Google and Oracle have been waging a high-profile copyright battle over Google’s use of Java Application Programming Interfaces (APIs) since 2010. The case is high-profile both because of the financial stakes — Oracle is seeking $9.3 billion in damages — and because it has implications for the way many companies use software code.

The case has been through a variety of appeals already. The case has been sent back to the federal district court. The judge, William Alsup, has a lot of concerns about the online behavior of BOTH jurors and lawyers. In a recent order he stopped short of ordering an outright ban; however, no doubt in the spirit of “don’t piss off the judge,” both Google and Oracle have agreed not to do social media research on jurors.

Judge Alsup had several concerns over the use of social media research. He was concerned about the invasion of privacy:

Trial judges have such respect for juries — reverential respect would not be too strong to say — that it must pain them to contemplate that, in addition to the sacrifice jurors make for our country, they must suffer trial lawyers and jury consultants scouring over their Facebook and other profiles to dissect their politics, religion, relationships, preferences, friends, photographs, and other personal information.

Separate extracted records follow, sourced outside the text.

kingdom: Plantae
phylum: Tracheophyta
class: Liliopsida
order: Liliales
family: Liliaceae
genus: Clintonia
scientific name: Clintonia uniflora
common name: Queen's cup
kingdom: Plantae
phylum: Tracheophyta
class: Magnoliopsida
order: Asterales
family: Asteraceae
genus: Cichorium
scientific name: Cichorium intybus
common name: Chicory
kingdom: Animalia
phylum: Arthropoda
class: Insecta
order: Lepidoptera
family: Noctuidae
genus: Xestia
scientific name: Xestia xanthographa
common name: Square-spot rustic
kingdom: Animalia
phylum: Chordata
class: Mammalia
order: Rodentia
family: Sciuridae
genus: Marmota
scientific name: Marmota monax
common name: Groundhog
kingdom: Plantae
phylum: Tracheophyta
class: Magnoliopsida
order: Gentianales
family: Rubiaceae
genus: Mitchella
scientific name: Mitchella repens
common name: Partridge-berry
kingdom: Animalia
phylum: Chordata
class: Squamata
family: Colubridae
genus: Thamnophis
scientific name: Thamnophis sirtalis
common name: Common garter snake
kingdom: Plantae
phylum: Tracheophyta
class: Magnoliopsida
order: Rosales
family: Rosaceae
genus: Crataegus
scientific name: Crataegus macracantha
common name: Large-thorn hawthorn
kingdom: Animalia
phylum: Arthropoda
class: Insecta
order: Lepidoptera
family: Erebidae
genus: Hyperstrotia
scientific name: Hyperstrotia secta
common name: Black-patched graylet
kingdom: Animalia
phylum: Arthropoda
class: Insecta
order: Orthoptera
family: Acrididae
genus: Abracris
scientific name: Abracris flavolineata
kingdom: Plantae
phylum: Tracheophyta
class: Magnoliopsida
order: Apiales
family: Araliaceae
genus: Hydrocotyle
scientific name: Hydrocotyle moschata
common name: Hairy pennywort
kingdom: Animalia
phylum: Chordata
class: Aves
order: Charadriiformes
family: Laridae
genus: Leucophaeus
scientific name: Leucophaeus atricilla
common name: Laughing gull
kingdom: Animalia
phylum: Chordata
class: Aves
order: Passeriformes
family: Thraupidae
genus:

Since this is such a high-profile case, there is a lot of information (and mis-information) about the case online. The judge has ordered the jurors NOT to look up the case or the lawyers online. So another reason the judge doesn’t want lawyers looking people up online is…

the apparent unfairness in allowing the lawyers to do to the venire what the venire cannot do to the lawyers will likely have a corrosive effect on fidelity to the no-research admonition.

The judge is also concerned about improper personal appeals to individual jurors:

For example, if a search found that a juror’s favorite book is “To Kill A Mockingbird”, it wouldn’t be hard for counsel to construct a copyright jury argument (or a line of expert questions) based on an analogy to that work and to play upon the recent death of Harper Lee, all in an effort to ingratiate himself or herself into the heartstrings of that juror.

Analysis

This debate highlights the judicial challenges posed by evolving technology.

While some might think there’s something morally wrong with a lawyer snooping around a juror’s Facebook account, the lawyer also has an obligation to serve his or her client in the best possible fashion. We’re not talking about lawyers hiring private investigators to dig up information on people — all of the information the lawyers can access is publicly available.

Stopping lawyers from using publicly available information in the service of their clients is a difficult thing to demand. The information is very readily available.

The entire debate highlights one of the realities of life in the digital age: information we innocently post online can and will be used in ways we’d never consider when we post that information.